Upper Bound Entropy 4.07 3.43 2.71 2.62 3.46 2.75 2.73

Lower Bound Entropy 3.14 2.49 1.68 1.59 2.44 1.71 1.67

Going to biology, the 33 bits of the article you mention is absolute minimum to distinguish inside the world population (almost 2^33).

In practice we need more ... because of randomness, the average length of distinguishing identifier is 1.33275 bits longer (D_n above), but the DNA test has to be general - don't know how many bits are required to distinguish given individual.

The article says that current tests use about 54 bits, what seems reasonable - probability that beside your own profile it will also fit to someone's else is about 1/2^21 ~ 1 per 2 millions (assuming well used bits (no twins etc...) and no errors).

Our genetic individuality is of scale of 0.2% of the whole genome (

http://en.wikipedia.org/wiki/Human_genetic_variation ), what is a few orders of magnitude larger (plus epigenetic, variations between cells ... ). And we have muuuch more individual features...

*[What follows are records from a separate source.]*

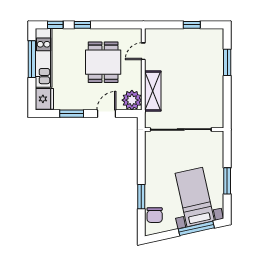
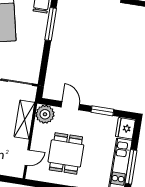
door: (106, 114) -> (70, 106), swing flipped
window: (141, 197) -> (51, 24), width x1.44

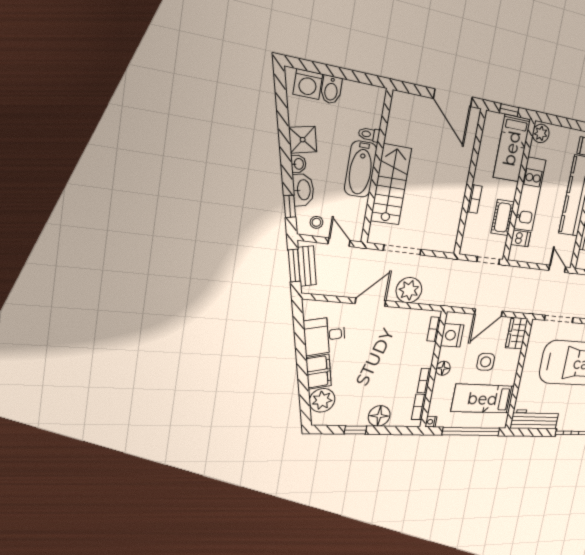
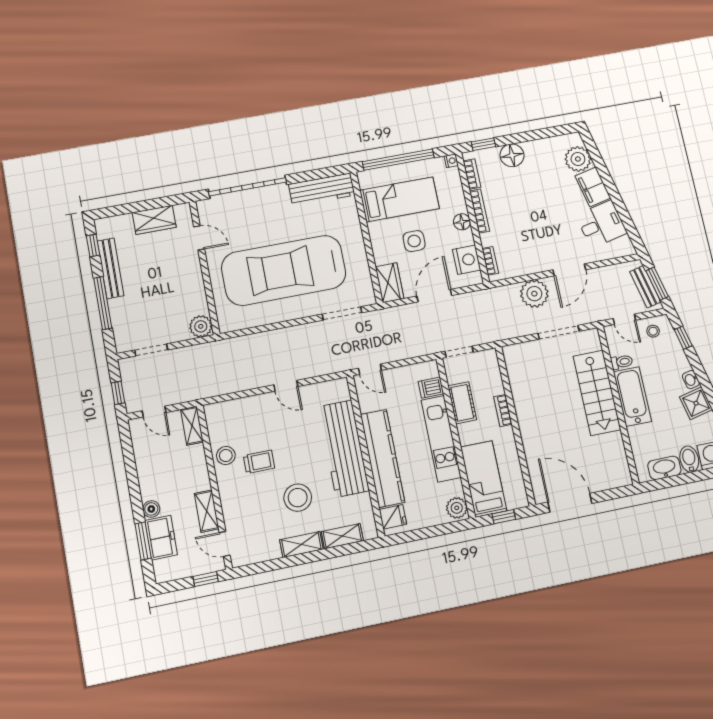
toilet: (369, 134) -> (622, 362), moved
washbasin: (303, 190) -> (664, 468), moved, turned 103
bookcase: (424, 381) -> (480, 211), width x1.56
window: (355, 430) -> (483, 144), moved

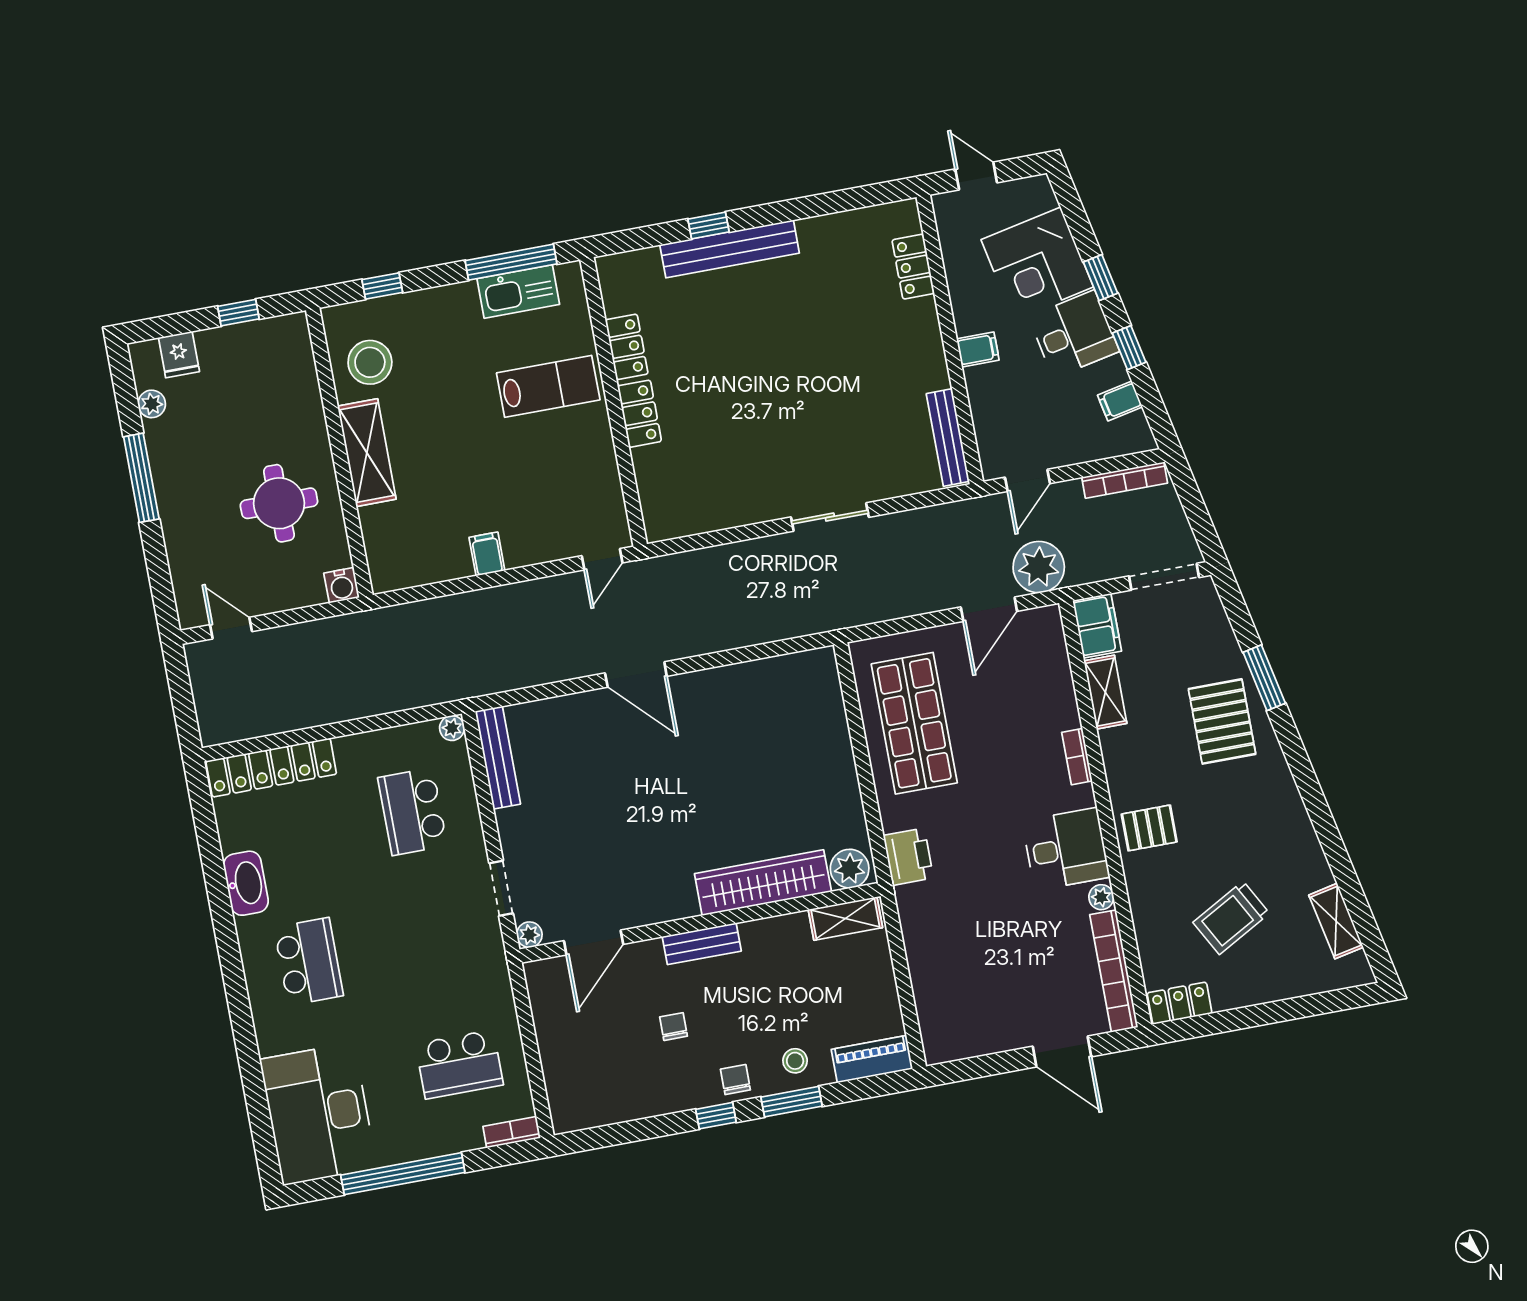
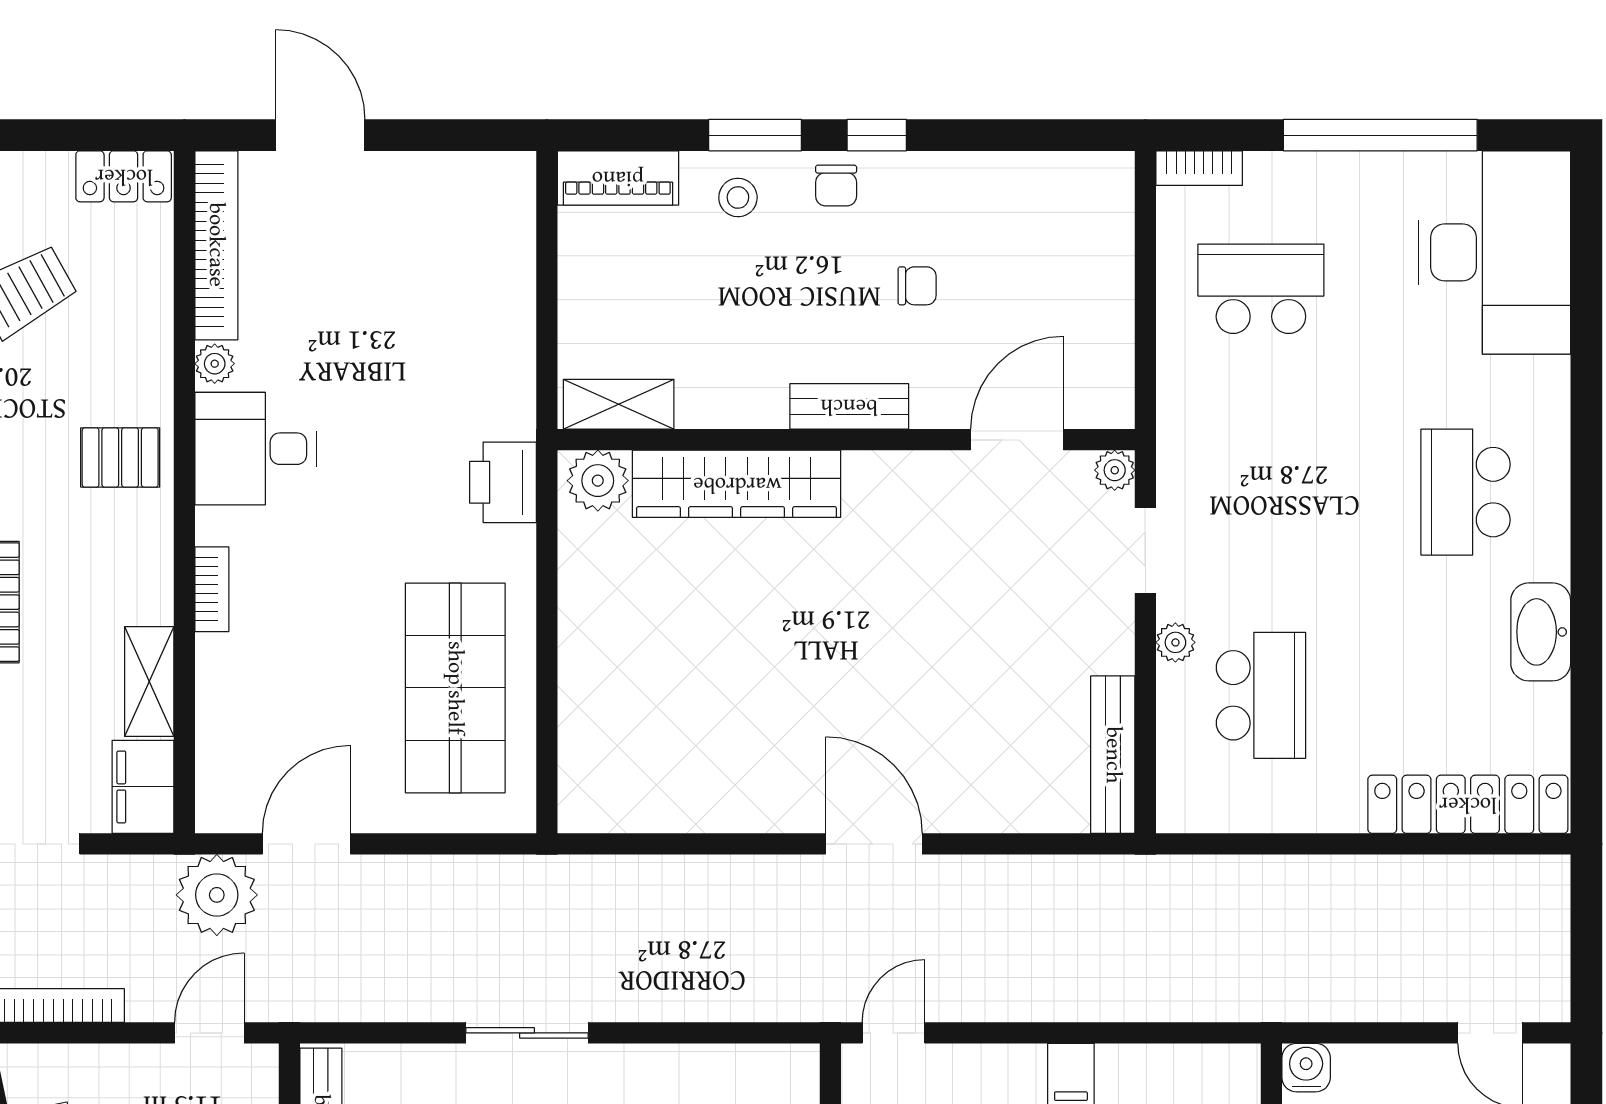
plant: (452, 728) -> (1175, 642), moved
chair: (673, 1027) -> (917, 286), turned -90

The limit 2.33 bits/individual is muuuch stricter lower boundary (or maybe there is a lower one?) - we would need very simplistic models to get it, or observe from a specific point of view - like in sociophysical models of crowd.

And it requires looking at population as a whole - summing lengths of distinguishing labels of individuals requires faster than linear entropy growth (at least n lg(n)).